### [PROMPT]
Pictures aside, repeat every entry exactly.

### [SUPPLIED RECORDS]

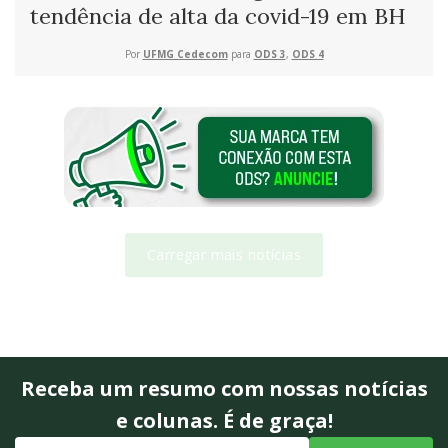
tendência de alta da covid-19 em BH
Por
UFMG Cedecom
para
ODS 3
,
ODS 4
Carregar mais notícias
Receba um resumo com nossas notícias
e colunas. É de graça!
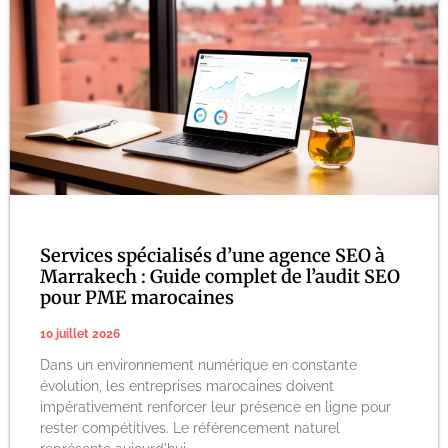
Services spécialisés d’une agence SEO à
Marrakech : Guide complet de l’audit SEO
pour PME marocaines
10 juillet 2026
Dans un environnement numérique en constante
évolution, les entreprises marocaines doivent
impérativement renforcer leur présence en ligne pour
rester compétitives. Le référencement naturel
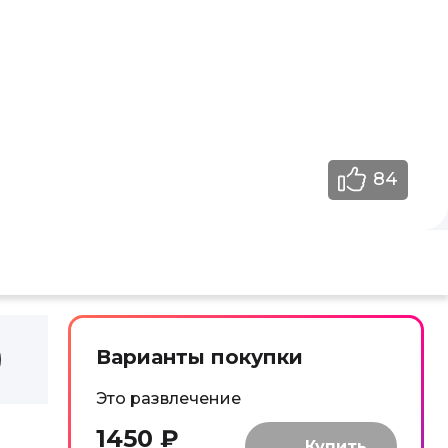
84
Варианты покупки
Это развлечение
1450 ₽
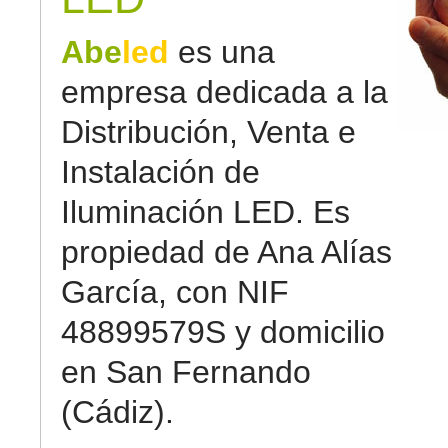
Abe
led
es una
empresa dedicada a la
Distribución, Venta e
Instalación de
Iluminación LED. Es
propiedad de Ana Alías
García, con NIF
48899579S y domicilio
en San Fernando
(Cádiz).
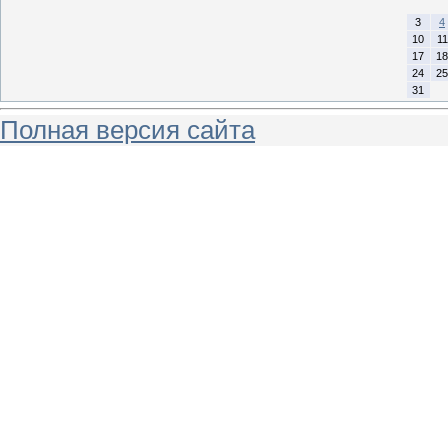
3
4
10
11
17
18
24
25
31
Полная версия сайта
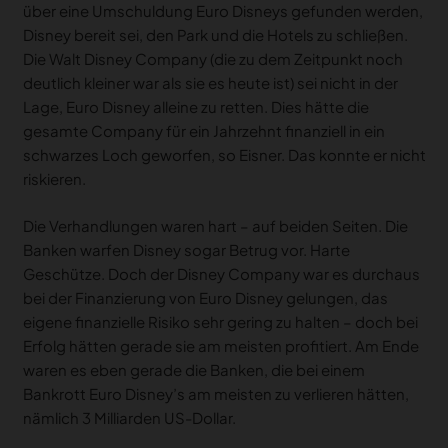
über eine Umschuldung Euro Disneys gefunden werden,
Disney bereit sei, den Park und die Hotels zu schließen.
Die Walt Disney Company (die zu dem Zeitpunkt noch
deutlich kleiner war als sie es heute ist) sei nicht in der
Lage, Euro Disney alleine zu retten. Dies hätte die
gesamte Company für ein Jahrzehnt finanziell in ein
schwarzes Loch geworfen, so Eisner. Das konnte er nicht
riskieren.
Die Verhandlungen waren hart – auf beiden Seiten. Die
Banken warfen Disney sogar Betrug vor. Harte
Geschütze. Doch der Disney Company war es durchaus
bei der Finanzierung von Euro Disney gelungen, das
eigene finanzielle Risiko sehr gering zu halten – doch bei
Erfolg hätten gerade sie am meisten profitiert. Am Ende
waren es eben gerade die Banken, die bei einem
Bankrott Euro Disney’s am meisten zu verlieren hätten,
nämlich 3 Milliarden US-Dollar.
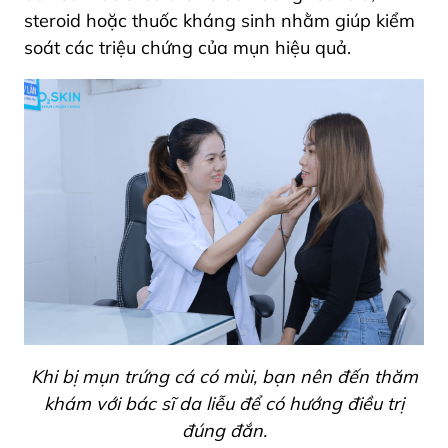
steroid hoặc thuốc kháng sinh nhằm giúp kiểm
soát các triệu chứng của mụn hiệu quả.
Khi bị mụn trứng cá có mùi, bạn nên đến thăm
khám với bác sĩ da liễu để có hướng điều trị
đúng đắn.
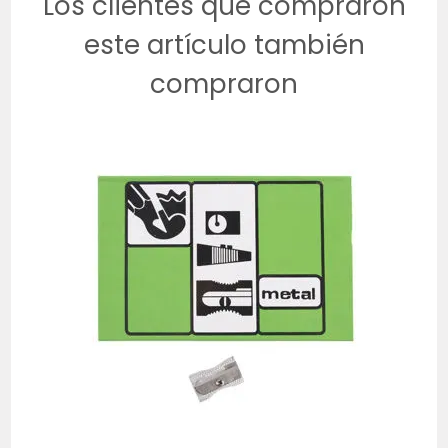
Los clientes que compraron
este artículo también
compraron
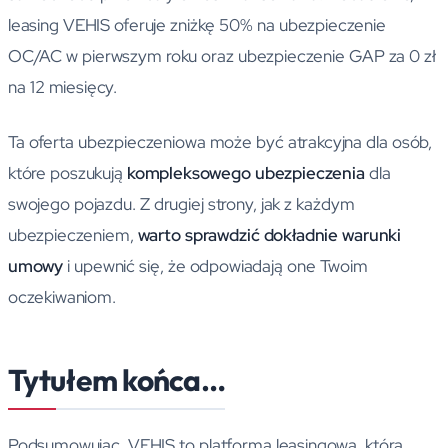
leasing VEHIS oferuje zniżkę 50% na ubezpieczenie
OC/AC w pierwszym roku oraz ubezpieczenie GAP za 0 zł
na 12 miesięcy.
Ta oferta ubezpieczeniowa może być atrakcyjna dla osób,
które poszukują
kompleksowego ubezpieczenia
dla
swojego pojazdu. Z drugiej strony, jak z każdym
ubezpieczeniem,
warto sprawdzić dokładnie warunki
umowy
i upewnić się, że odpowiadają one Twoim
oczekiwaniom.
Tytułem końca…
Podsumowując, VEHIS to platforma leasingowa, która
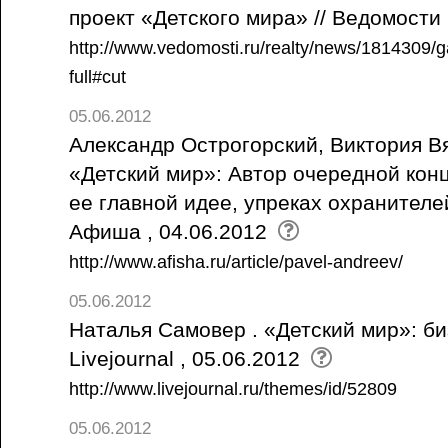
проект «Детского мира» // Ведомости 
http://www.vedomosti.ru/realty/news/1814309/g
full#cut
05.06.2012
Александр Острогорский, Виктория В
«Детский мир»: Автор очередной кон
ее главной идее, упреках охранителей
Афиша , 04.06.2012
http://www.afisha.ru/article/pavel-andreev/
05.06.2012
Наталья Самовер . «Детский мир»: би
Livejournal , 05.06.2012
http://www.livejournal.ru/themes/id/52809
05.06.2012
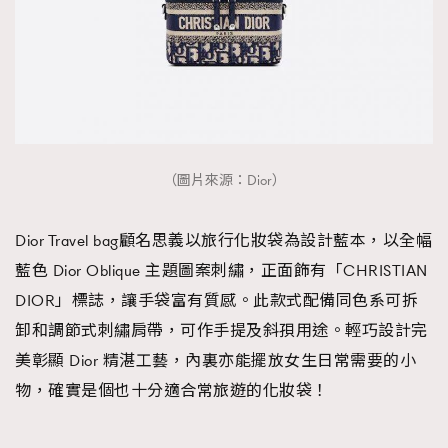
（圖片來源：Dior）
Dior Travel bag顧名思義以旅行化妝袋為設計藍本，以全幅
藍色 Dior Oblique 主題圖案刺繡，正面飾有「CHRISTIAN
DIOR」標誌，讓手袋富有質感。此款式配備同色系可拆
卸和調節式刺繡肩帶，可作手提及斜孭用途。輕巧設計完
美彰顯 Dior 精湛工藝，內裏亦能擺放女生日常需要的小
物，確實是個也十分適合常旅遊的化妝袋！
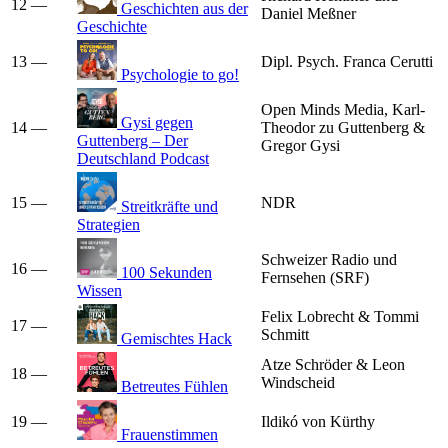
12
—
Geschichten aus der
Daniel Meßner
Geschichte
13
—
Dipl. Psych. Franca Cerutti
Psychologie to go!
Open Minds Media, Karl-
Gysi gegen
14
—
Theodor zu Guttenberg &
Guttenberg – Der
Gregor Gysi
Deutschland Podcast
15
—
NDR
Streitkräfte und
Strategien
Schweizer Radio und
16
—
100 Sekunden
Fernsehen (SRF)
Wissen
Felix Lobrecht & Tommi
17
—
Schmitt
Gemischtes Hack
Atze Schröder & Leon
18
—
Windscheid
Betreutes Fühlen
19
—
Ildikó von Kürthy
Frauenstimmen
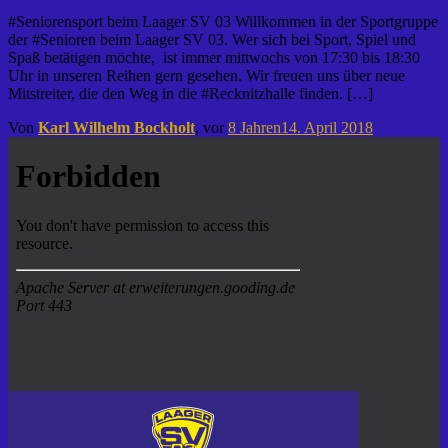
#Seniorensport beim Laager SV 03 Willkommen in der Sportgruppe
der #Senioren beim Laager SV 03. Wer sich bei Sport, Spiel und
Spaß betätigen möchte, ist immer mittwochs von 17:30 bis 18:30
Uhr in unseren Reihen gern gesehen. Wir freuen uns über neue
Mitstreiter, die den Weg in die #Recknitzhalle finden. […]
Von
Karl Wilhelm Bockholt
, vor
8 Jahren
14. April 2018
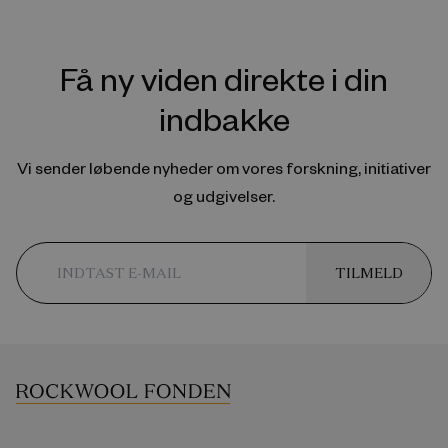
Få ny viden direkte i din
indbakke
Vi sender løbende nyheder om vores forskning, initiativer
og udgivelser.
TILMELD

### [ANSWER SPACE]
tendência de alta da covid-19 em BH
Por
UFMG Cedecom
para
ODS 3
,
ODS 4
Carregar mais notícias
Receba um resumo com nossas notícias
e colunas. É de graça!
Services spécialisés d’une agence SEO à
Marrakech : Guide complet de l’audit SEO
pour PME marocaines
10 juillet 2026
Dans un environnement numérique en constante
évolution, les entreprises marocaines doivent
impérativement renforcer leur présence en ligne pour
rester compétitives. Le référencement naturel
84
Варианты покупки
Это развлечение
1450 ₽
Abe
led
es una
empresa dedicada a la
Distribución, Venta e
Instalación de
Iluminación LED. Es
propiedad de Ana Alías
García, con NIF
48899579S y domicilio
en San Fernando
(Cádiz).
3
4
10
11
17
18
24
25
31
Полная версия сайта
über eine Umschuldung Euro Disneys gefunden werden,
Disney bereit sei, den Park und die Hotels zu schließen.
Die Walt Disney Company (die zu dem Zeitpunkt noch
deutlich kleiner war als sie es heute ist) sei nicht in der
Lage, Euro Disney alleine zu retten. Dies hätte die
gesamte Company für ein Jahrzehnt finanziell in ein
schwarzes Loch geworfen, so Eisner. Das konnte er nicht
riskieren.
Die Verhandlungen waren hart – auf beiden Seiten. Die
Banken warfen Disney sogar Betrug vor. Harte
Geschütze. Doch der Disney Company war es durchaus
bei der Finanzierung von Euro Disney gelungen, das
eigene finanzielle Risiko sehr gering zu halten – doch bei
Erfolg hätten gerade sie am meisten profitiert. Am Ende
waren es eben gerade die Banken, die bei einem
Bankrott Euro Disney’s am meisten zu verlieren hätten,
nämlich 3 Milliarden US-Dollar.
steroid hoặc thuốc kháng sinh nhằm giúp kiểm
soát các triệu chứng của mụn hiệu quả.
Khi bị mụn trứng cá có mùi, bạn nên đến thăm
khám với bác sĩ da liễu để có hướng điều trị
đúng đắn.
Los clientes que compraron
este artículo también
compraron
leasing VEHIS oferuje zniżkę 50% na ubezpieczenie
OC/AC w pierwszym roku oraz ubezpieczenie GAP za 0 zł
na 12 miesięcy.
Ta oferta ubezpieczeniowa może być atrakcyjna dla osób,
które poszukują
kompleksowego ubezpieczenia
dla
swojego pojazdu. Z drugiej strony, jak z każdym
ubezpieczeniem,
warto sprawdzić dokładnie warunki
umowy
i upewnić się, że odpowiadają one Twoim
oczekiwaniom.
Tytułem końca…
Podsumowując, VEHIS to platforma leasingowa, która
проект «Детского мира» // Ведомости 
http://www.vedomosti.ru/realty/news/1814309/g
full#cut
05.06.2012
Александр Острогорский, Виктория В
«Детский мир»: Автор очередной кон
ее главной идее, упреках охранителей
Афиша , 04.06.2012
http://www.afisha.ru/article/pavel-andreev/
05.06.2012
Наталья Самовер . «Детский мир»: би
Livejournal , 05.06.2012
http://www.livejournal.ru/themes/id/52809
05.06.2012
（圖片來源：Dior）
Dior Travel bag顧名思義以旅行化妝袋為設計藍本，以全幅
藍色 Dior Oblique 主題圖案刺繡，正面飾有「CHRISTIAN
DIOR」標誌，讓手袋富有質感。此款式配備同色系可拆
卸和調節式刺繡肩帶，可作手提及斜孭用途。輕巧設計完
美彰顯 Dior 精湛工藝，內裏亦能擺放女生日常需要的小
物，確實是個也十分適合常旅遊的化妝袋！
12
—
Geschichten aus der
Daniel Meßner
Geschichte
13
—
Dipl. Psych. Franca Cerutti
Psychologie to go!
Open Minds Media, Karl-
Gysi gegen
14
—
Theodor zu Guttenberg &
Guttenberg – Der
Gregor Gysi
Deutschland Podcast
15
—
NDR
Streitkräfte und
Strategien
Schweizer Radio und
16
—
100 Sekunden
Fernsehen (SRF)
Wissen
Felix Lobrecht & Tommi
17
—
Schmitt
Gemischtes Hack
Atze Schröder & Leon
18
—
Windscheid
Betreutes Fühlen
19
—
Ildikó von Kürthy
Frauenstimmen
#Seniorensport beim Laager SV 03 Willkommen in der Sportgruppe
der #Senioren beim Laager SV 03. Wer sich bei Sport, Spiel und
Spaß betätigen möchte, ist immer mittwochs von 17:30 bis 18:30
Uhr in unseren Reihen gern gesehen. Wir freuen uns über neue
Mitstreiter, die den Weg in die #Recknitzhalle finden. […]
Von
Karl Wilhelm Bockholt
, vor
8 Jahren
14. April 2018
Få ny viden direkte i din
indbakke
Vi sender løbende nyheder om vores forskning, initiativer
og udgivelser.
TILMELD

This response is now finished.